Read the entire interview transcript:
BRIAN WILLIAMS: I asked this at the last democratic debate. Are-- are hedge funds good or bad for America? Is it right for these hedge funds making billions and billions of dollars along with the hedge fund managers?
BARACK OBAMA: Well, I don't think that hedge funds are bad per se. I think they're just one more financial tool. And in that sense, they're useful. But I think that what we've seen are a number of rules that skew in the favor of folks on Wall Street. Private equity funds and hedge fund managers who are paying a lower tax rate than their secretaries.
There are some failures in the regulatory regimes that have been set up. For example, I talked today-- that there may be an incestuous relationship between ratings agencies that are determining the quality of investments and the people that they're rating.
So, what we need is stronger market transparency and accountability. That's good for everybody and the marketplace. We have to think about how are we investing to make sure that everybody can compete in this global economy? And that means investing in education and it means investing in things like energy independence. And we've got to rebuild our social safety net, particularly on health care and retirement security, where a lot of ordinary Americans are seeing that security slip away. When that security slips away, they are more likely to turn to things like protectionism that, over time, may constrict economic growth overall.
BRIAN WILLIAMS: Who or what do you think is to blame for this current mortgage and credit crisis?
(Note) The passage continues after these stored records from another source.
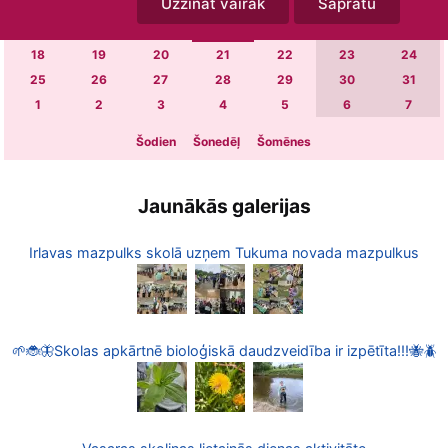
Uzzināt vairāk
Sapratu
4
5
6
7
8
9
10
11
12
13
14
15
16
17
18
19
20
21
22
23
24
25
26
27
28
29
30
31
1
2
3
4
5
6
7
Šodien
Šonedēļ
Šomēnes
Jaunākās galerijas
Irlavas mazpulks skolā uzņem Tukuma novada mazpulkus
🌱🐞🦋Skolas apkārtnē bioloģiskā daudzveidība ir izpētīta!!!🐝🪲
Who do we see about that?
BARACK OBAMA: Well, I think there are a lot of folks who ought to take some responsibility. The original idea was a good one, which was that let's see if we can distribute this more broadly and make it easier to provide loans to people who otherwise might be-- not be able to get a mortgage loan.
Over time, what ended up happening was that the appraisers started loosening their standards. The mortgage brokers started playing around with their standards. Then, the people who were buying these securities weren't really checking very carefully to see whether the underlying mortgage could support the loans that were made.
And so, over time, you had everybody I think conspiring to just do what felt good and what was making a lot of money. The problem was that a lot of homeowners were induced to take out loans that they could afford only if home prices continued to go up.